In 1758 at the apex of his campaign for the Virginia House of Burgesses, Colonel George Washington spent $149 and six shillings (2012: $8,000) on a “A hogshead and a barrel of punch, thirty-five gallons of wine, forty-three gallons of strong cider, and dinner for his friends.”
These were great times when a political campaign was more like a boozy version of Masterchef, but obviously quicker, without Greg Wallace, and more enjoyable to watch.
To put this surprising bacchanalia into context, Mitt Romney’s presidential campaign has spent US$3 billion, over what feels to be aeons, without much fun, and with no guarantee of success to show for it.
Hypothetically using the Washington “big dinner” strategy (and bearing in mind Mitt is teetotal) $3 billion could have thrown a pretty decent hog-roast and a good few beers for the entire US voting population (working out to $13 per head) – which I have costed thus: 226 million guests, at 150 guests per hog, needing 1.5 million hogs at approx. $1,000 each (no discount) totaling US$1.5 billion, leaving enough budget for a billion cans of bud, some bunting, few tubs of coleslaw and one of those beer can drinking hats for Mitt.
My theory is this: The voters would have met Romney just once, probably got along with him, appreciated the BBQ, and probably voted for him the next day (imagine the social media content!)
Sadly Mitt was prevented from doing this by George Washington himself.
Soon after the election of 1758, The House of Burgesses shut the door on candidates who relied wining and dining themselves into power.
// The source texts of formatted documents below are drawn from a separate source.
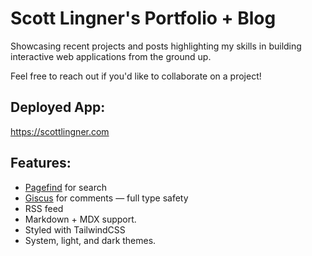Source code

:# Scott Lingner's Portfolio + Blog

Showcasing recent projects and posts highlighting my skills in building interactive web applications from the ground up.

Feel free to reach out if you'd like to collaborate on a project! 

## Deployed App:

https://scottlingner.com

## Features:

 - [Pagefind](https://pagefind.app) for search
 - [Giscus](https://giscus.app) for comments 
 — full type safety
 - RSS feed
 - Markdown + MDX support.
 - Styled with TailwindCSS
 - System, light, and dark themes.

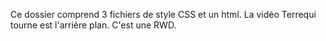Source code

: Ce dossier comprend 3 fichiers de style CSS et un html. La vidéo Terrequi tourne est l'arrière plan. C'est une RWD.
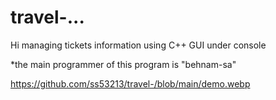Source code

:# travel-...
Hi 
managing tickets information using C++ 
GUI under console 

*the main programmer of this program is "behnam-sa"

https://github.com/ss53213/travel-/blob/main/demo.webp

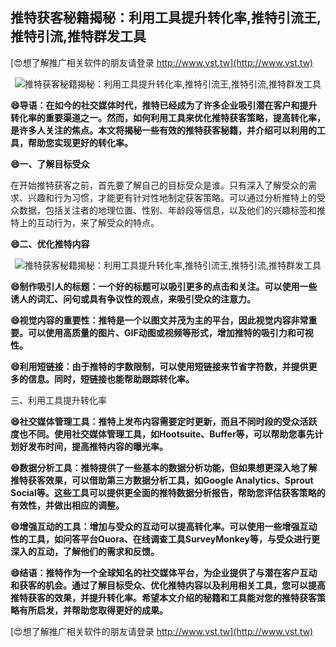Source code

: ## **推特获客秘籍揭秘：利用工具提升转化率,推特引流王,推特引流,推特群发工具**

[😍想了解推广相关软件的朋友请登录 http://www.vst.tw](http://www.vst.tw)

 <center><img src="https://vst.tw/MP4/tuiguang/png/8.png" alt="推特获客秘籍揭秘：利用工具提升转化率,推特引流王,推特引流,推特群发工具"></center>

**😄导语：在如今的社交媒体时代，推特已经成为了许多企业吸引潜在客户和提升转化率的重要渠道之一。然而，如何利用工具来优化推特获客策略，提高转化率，是许多人关注的焦点。本文将揭秘一些有效的推特获客秘籍，并介绍可以利用的工具，帮助您实现更好的转化率。**

**😄一、了解目标受众**

在开始推特获客之前，首先要了解自己的目标受众是谁。只有深入了解受众的需求、兴趣和行为习惯，才能更有针对性地制定获客策略。可以通过分析推特上的受众数据，包括关注者的地理位置、性别、年龄段等信息，以及他们的兴趣标签和推特上的互动行为，来了解受众的特点。

**😄二、优化推特内容**

 <center><img src="https://vst.tw/MP4/tuiguang/png/3.png" alt="推特获客秘籍揭秘：利用工具提升转化率,推特引流王,推特引流,推特群发工具"></center>

**😄制作吸引人的标题：一个好的标题可以吸引更多的点击和关注。可以使用一些诱人的词汇、问句或具有争议性的观点，来吸引受众的注意力。**

**😄视觉内容的重要性：推特是一个以图文并茂为主的平台，因此视觉内容非常重要。可以使用高质量的图片、GIF动图或视频等形式，增加推特的吸引力和可视性。**

**😄利用短链接：由于推特的字数限制，可以使用短链接来节省字符数，并提供更多的信息。同时，短链接也能帮助跟踪转化率。**

三、利用工具提升转化率

**😄社交媒体管理工具：推特上发布内容需要定时更新，而且不同时段的受众活跃度也不同。使用社交媒体管理工具，如Hootsuite、Buffer等，可以帮助您事先计划好发布时间，提高推特内容的曝光率。**

**😄数据分析工具：推特提供了一些基本的数据分析功能，但如果想更深入地了解推特获客效果，可以借助第三方数据分析工具，如Google Analytics、Sprout Social等。这些工具可以提供更全面的推特数据分析报告，帮助您评估获客策略的有效性，并做出相应的调整。**

**😄增强互动的工具：增加与受众的互动可以提高转化率。可以使用一些增强互动性的工具，如问答平台Quora、在线调查工具SurveyMonkey等，与受众进行更深入的互动，了解他们的需求和反馈。**

**😄结语：推特作为一个全球知名的社交媒体平台，为企业提供了与潜在客户互动和获客的机会。通过了解目标受众、优化推特内容以及利用相关工具，您可以提高推特获客的效果，并提升转化率。希望本文介绍的秘籍和工具能对您的推特获客策略有所启发，并帮助您取得更好的成果。**

[😍想了解推广相关软件的朋友请登录 http://www.vst.tw](http://www.vst.tw)



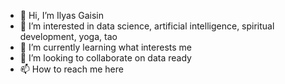 - 👋 Hi, I’m Ilyas Gaisin
- 👀 I’m interested in data science, artificial intelligence, spiritual development, yoga, tao
- 🌱 I’m currently learning what interests me
- 💞️ I’m looking to collaborate on data ready
- 📫 How to reach me here

<!---
igaisin/igaisin is a ✨ special ✨ repository because its `README.md` (this file) appears on your GitHub profile.
You can click the Preview link to take a look at your changes.
--->
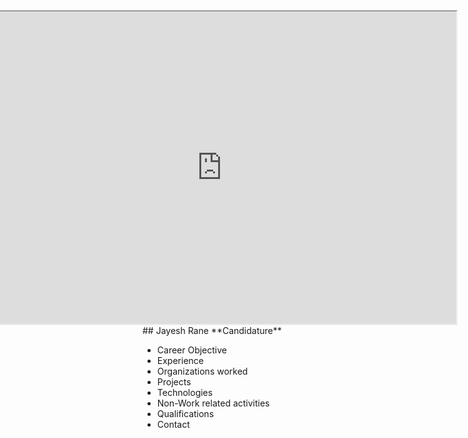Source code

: <iframe width="750" height="500" align="right" allow="microphone;" src="https://console.dialogflow.com/api-client/demo/embedded/Jay-HelpBot"></iframe>
## Jayesh Rane
**Candidature**
  
* Career Objective  
* Experience  
* Organizations worked  
* Projects  
* Technologies  
* Non-Work related activities  
* Qualifications  
* Contact  
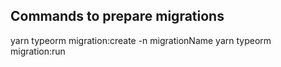 ## Commands to prepare migrations
yarn typeorm migration:create -n migrationName
yarn typeorm migration:run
The law changed to state “before his election, either himself or by any other person or persons on his behalf and at his charge, directly or indirectly give, present or allow any person or persons having voice or vote in such election any money, meat, drink, entertainment or provision, or make any present, gift, reward, or entertainment, in order to be elected.”
Shame. It could have been so much more fun.